Mortgage arrears to peak this year, says Fitch
Demand in Dublin and Cork to drive ‘single-digit’ rise in house prices
Rating agency Fitch argues that the Republic’s housing market has bottomed out. Photograph: Frank Miller
The number of homeowners more than three months behind with their mortgage repayments is likely to peak this year after hitting a high in the closing months of 2013, according to the latest analysis from ratings agency Fitch.
In the last quarter of last year, 18 per cent of all those with residential mortgages in the Republic were three months or more in arrears, a report published today by Fitch Ratings says.
The figure was a new high and was almost two percentage points up on the 16.2 per cent recorded in the final quarter of 2012. The growth was driven primarily by those who were one year or more behind with their repayments.

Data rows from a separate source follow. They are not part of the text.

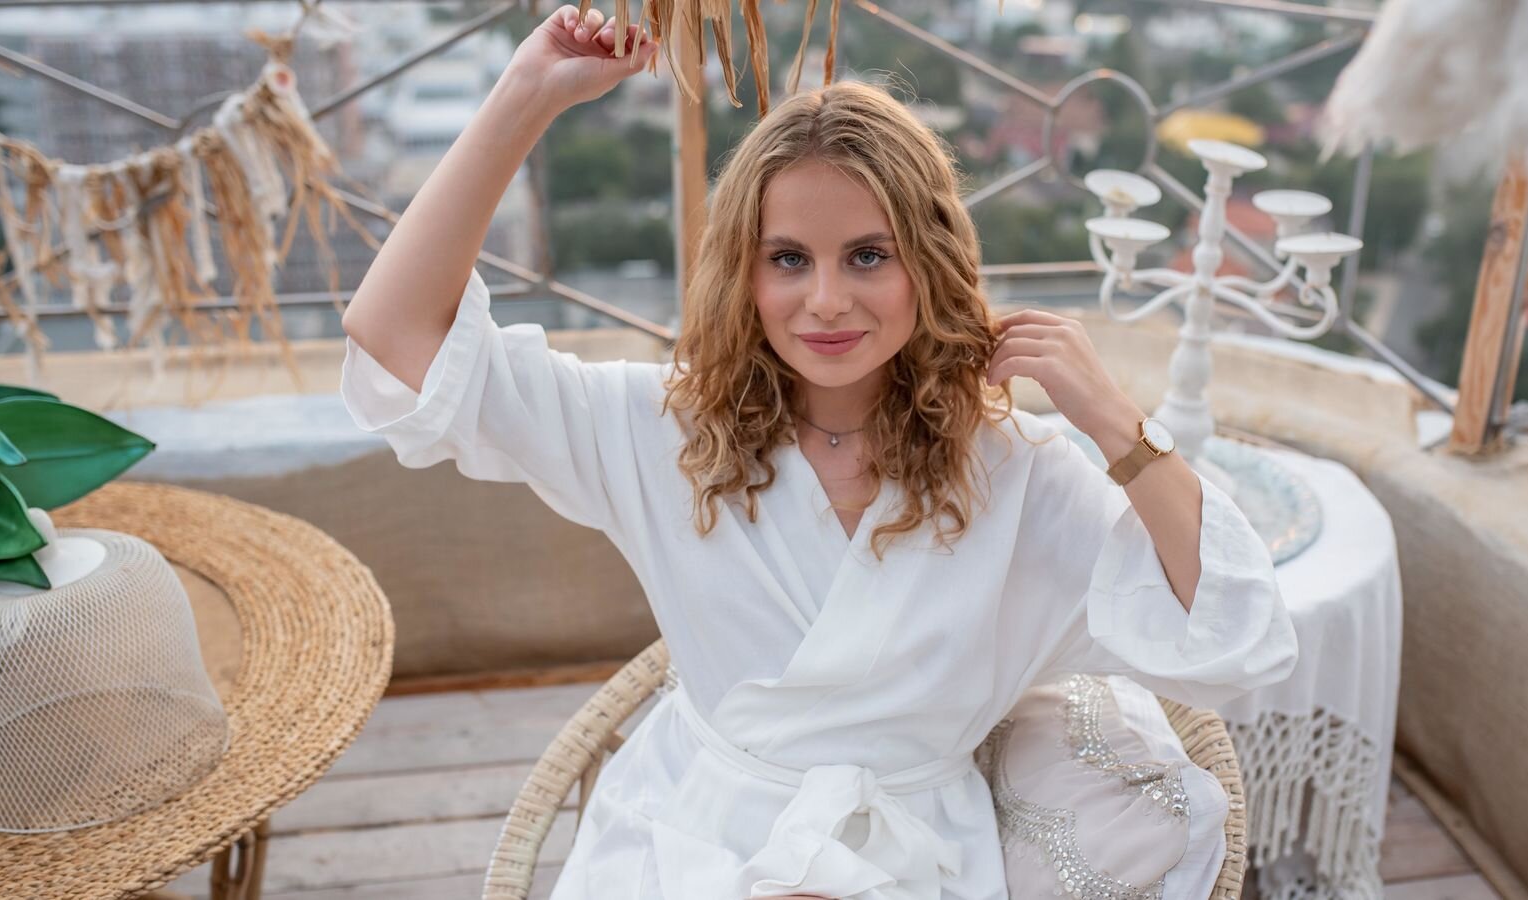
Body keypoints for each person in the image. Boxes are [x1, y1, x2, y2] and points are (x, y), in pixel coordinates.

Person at [339, 6, 1298, 899]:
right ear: (744, 270)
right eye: (789, 258)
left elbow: (1235, 634)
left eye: (868, 256)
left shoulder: (1016, 469)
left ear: (927, 262)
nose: (827, 302)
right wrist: (526, 93)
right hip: (692, 843)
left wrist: (1118, 425)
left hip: (912, 857)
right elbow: (394, 339)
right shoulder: (663, 428)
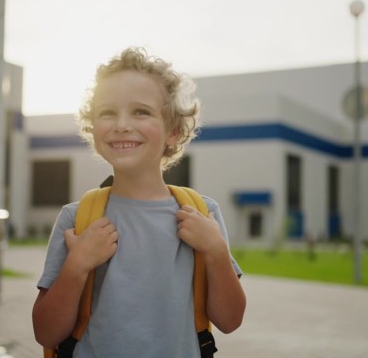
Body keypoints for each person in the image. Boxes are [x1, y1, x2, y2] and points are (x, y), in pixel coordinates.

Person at [32, 47, 246, 358]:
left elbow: (229, 321)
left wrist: (215, 251)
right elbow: (46, 332)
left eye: (140, 112)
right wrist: (76, 266)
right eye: (107, 112)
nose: (121, 124)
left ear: (173, 131)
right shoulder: (77, 220)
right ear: (93, 128)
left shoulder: (203, 215)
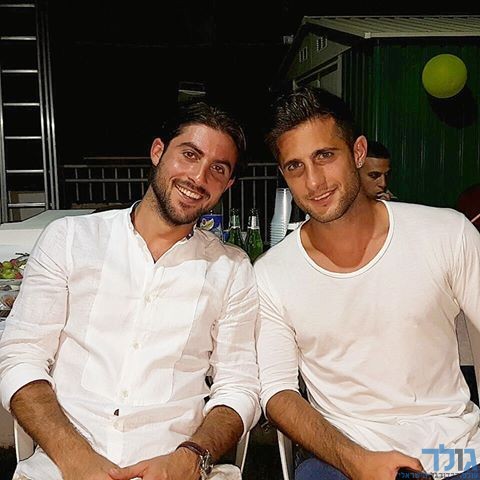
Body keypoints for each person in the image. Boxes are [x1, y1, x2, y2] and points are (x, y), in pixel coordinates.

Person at [0, 101, 260, 480]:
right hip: (63, 466)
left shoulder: (231, 269)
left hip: (175, 469)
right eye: (189, 155)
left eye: (218, 169)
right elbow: (20, 357)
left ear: (227, 185)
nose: (198, 177)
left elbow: (239, 385)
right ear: (158, 152)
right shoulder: (71, 239)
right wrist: (75, 459)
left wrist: (191, 456)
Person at [255, 86, 480, 480]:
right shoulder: (272, 273)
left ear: (358, 152)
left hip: (453, 454)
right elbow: (278, 392)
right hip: (345, 460)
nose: (313, 182)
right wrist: (355, 460)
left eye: (325, 156)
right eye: (295, 166)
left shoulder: (446, 234)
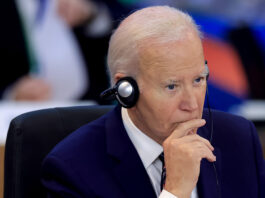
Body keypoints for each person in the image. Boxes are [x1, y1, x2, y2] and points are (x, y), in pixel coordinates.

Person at [41, 6, 265, 198]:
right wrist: (175, 191)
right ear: (126, 90)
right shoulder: (73, 167)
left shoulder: (238, 138)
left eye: (198, 79)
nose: (192, 104)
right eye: (171, 86)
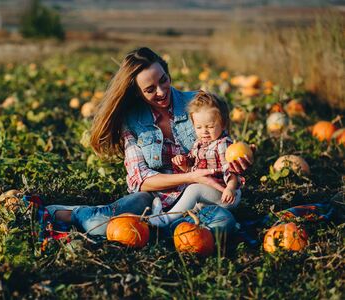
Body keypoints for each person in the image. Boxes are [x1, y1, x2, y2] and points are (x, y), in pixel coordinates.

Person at [31, 47, 252, 237]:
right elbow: (139, 180)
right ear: (136, 93)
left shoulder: (198, 103)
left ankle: (156, 229)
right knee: (98, 225)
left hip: (200, 199)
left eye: (163, 79)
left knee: (223, 223)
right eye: (149, 89)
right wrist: (190, 176)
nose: (161, 91)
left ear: (167, 72)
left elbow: (224, 145)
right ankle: (73, 213)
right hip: (154, 198)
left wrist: (241, 160)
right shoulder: (132, 121)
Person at [148, 90, 242, 228]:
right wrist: (184, 163)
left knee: (194, 190)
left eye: (210, 126)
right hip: (208, 194)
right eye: (199, 127)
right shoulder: (199, 143)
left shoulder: (222, 144)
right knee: (191, 205)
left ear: (223, 124)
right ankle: (167, 224)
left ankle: (165, 219)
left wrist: (230, 188)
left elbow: (231, 171)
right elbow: (195, 170)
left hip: (226, 194)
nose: (204, 131)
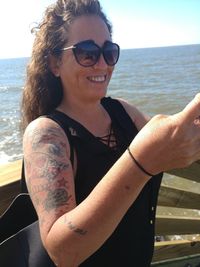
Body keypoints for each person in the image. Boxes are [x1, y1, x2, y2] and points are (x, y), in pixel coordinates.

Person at [21, 0, 200, 266]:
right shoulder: (46, 133)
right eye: (87, 52)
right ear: (55, 63)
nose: (102, 64)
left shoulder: (122, 111)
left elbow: (178, 136)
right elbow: (63, 252)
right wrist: (142, 162)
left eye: (109, 51)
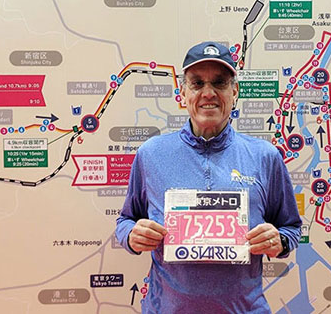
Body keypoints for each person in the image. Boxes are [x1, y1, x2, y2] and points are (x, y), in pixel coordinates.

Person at [116, 41, 302, 313]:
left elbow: (292, 228)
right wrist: (131, 235)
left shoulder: (265, 156)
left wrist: (280, 241)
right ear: (182, 92)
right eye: (197, 83)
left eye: (220, 82)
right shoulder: (151, 154)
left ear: (235, 91)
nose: (208, 93)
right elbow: (125, 221)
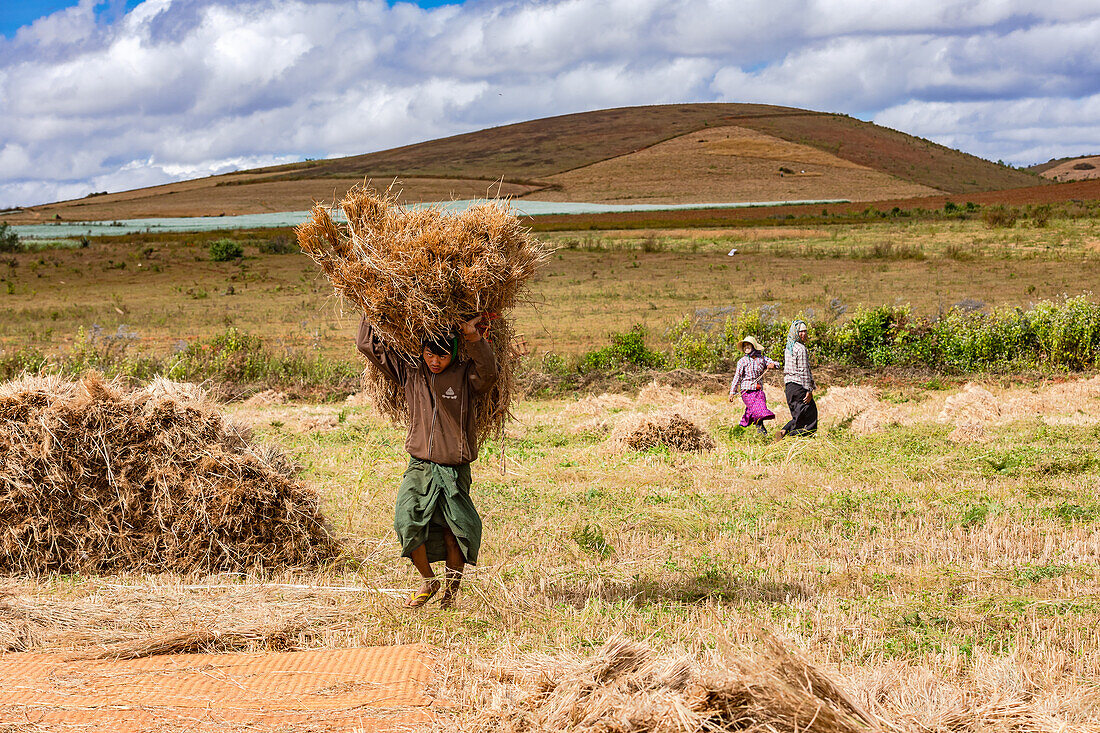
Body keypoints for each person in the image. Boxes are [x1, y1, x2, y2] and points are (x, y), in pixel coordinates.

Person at [356, 314, 498, 610]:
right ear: (422, 351)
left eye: (443, 356)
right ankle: (429, 580)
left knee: (453, 531)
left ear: (454, 354)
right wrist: (370, 309)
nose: (435, 361)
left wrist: (473, 337)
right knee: (406, 521)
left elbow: (489, 373)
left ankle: (451, 594)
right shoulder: (410, 372)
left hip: (454, 468)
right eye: (429, 354)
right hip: (419, 465)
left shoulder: (465, 376)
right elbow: (367, 346)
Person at [728, 336, 779, 435]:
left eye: (748, 345)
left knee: (751, 412)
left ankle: (741, 429)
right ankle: (762, 431)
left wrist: (773, 365)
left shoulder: (762, 359)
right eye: (745, 346)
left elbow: (776, 363)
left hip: (759, 391)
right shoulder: (742, 361)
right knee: (758, 410)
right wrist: (732, 392)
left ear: (754, 346)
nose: (746, 347)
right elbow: (737, 377)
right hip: (747, 391)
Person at [777, 320, 817, 438]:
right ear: (795, 332)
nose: (804, 334)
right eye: (801, 331)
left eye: (805, 331)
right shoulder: (801, 349)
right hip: (800, 386)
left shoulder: (788, 348)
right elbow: (803, 371)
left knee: (798, 416)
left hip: (789, 387)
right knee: (811, 417)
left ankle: (784, 431)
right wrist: (809, 390)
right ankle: (792, 438)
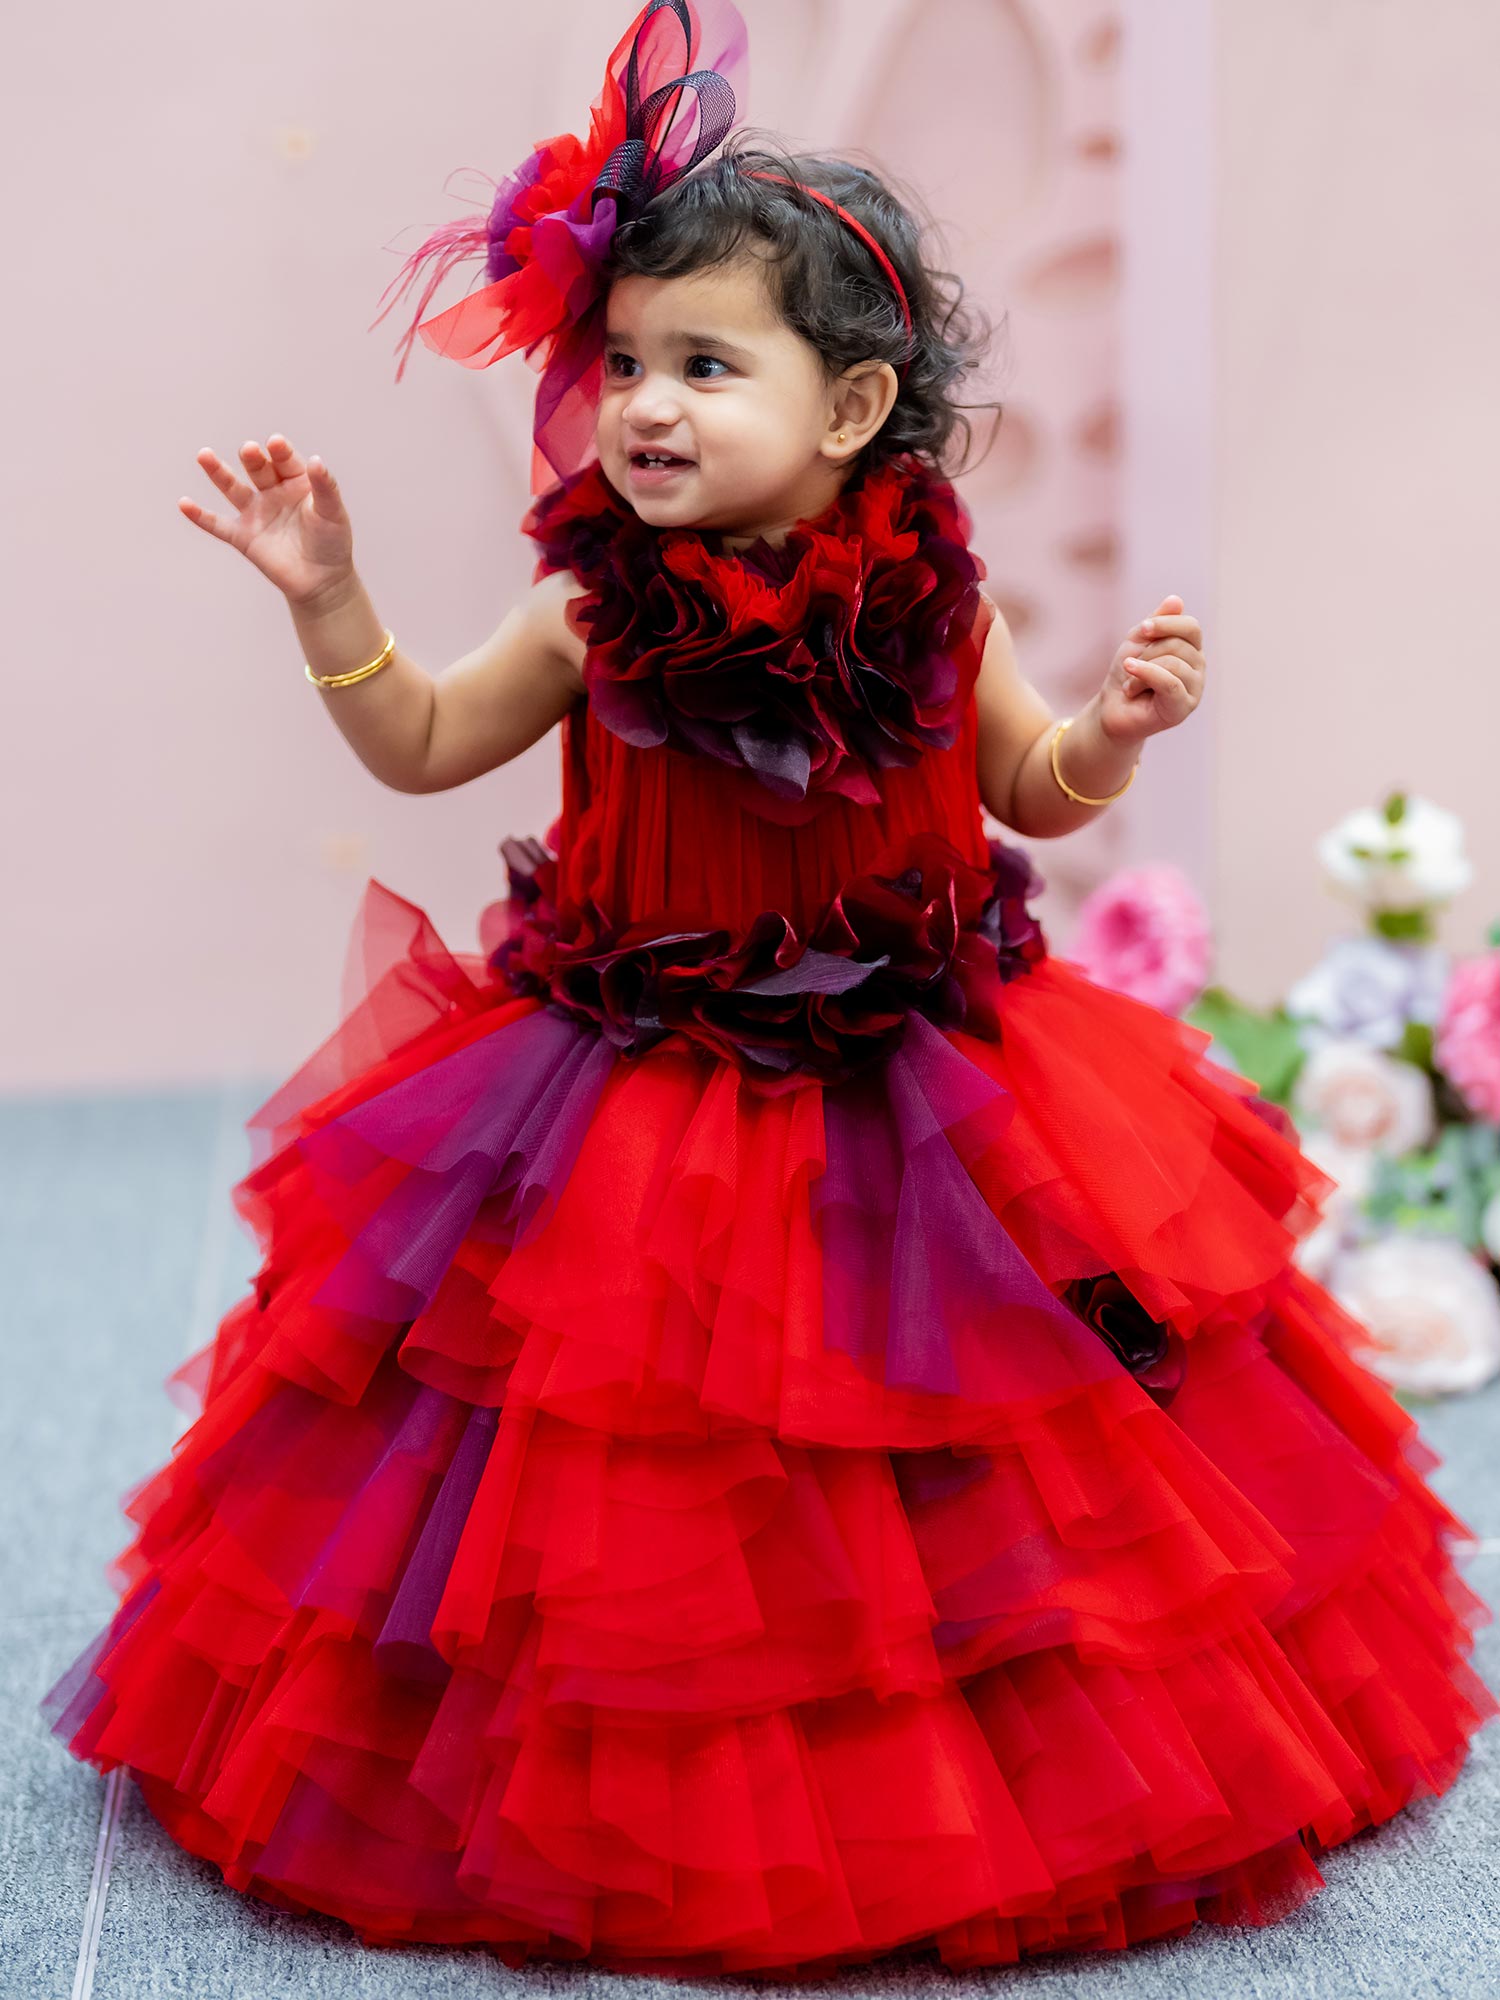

Andrew Currie, managing director at Fitch’s structured finance team, expects the number of borrowers in long-term mortgage arrears to peak this year. “There has been a slowdown in the number of new borrowers getting into mortgage distress,” said Mr Currie. “Recent legislative changes provide lenders with more certainty that they have effective tools to handle the most unco- operative borrowers.
“The combination of fewer new arrears cases and our expectation of a slow pick-up in loan workouts means the peak in late-stage arrears is now close.”
The report points out that a number of schemes were introduced last year to allow banks and borrowers to tackle arrears. It also highlights that legislation reformed a gap in the law that prevented lenders repossessing properties in some cases. However, it also states that the Republic’s banks are reluctant to go this route, preferring instead to find mutually acceptable solutions with delinquent borrowers. “This preference, combined with the slow legal process, is expected to limit the enforcement of security and resultant loan losses in the first half of 2014,” the report states.
Fitch bases its findings in its Mortgage Market Index – Ireland on the performance of residential-mortgage-backed securities (RMBS), essentially bonds tied to homeloans issued by the Republic’s banks, most of which date back to the middle of the last decade.
The agency, which assesses businesses’ and organisations’ abilities to repay their debts, argues in the report that the Republic’s housing market has bottomed out and that there is likely to be “single digit” growth in property prices this year.
The biggest increases are likely to be in Dublin and Cork, where there are greater employment opportunities than elsewhere, combined with limited supply of housing.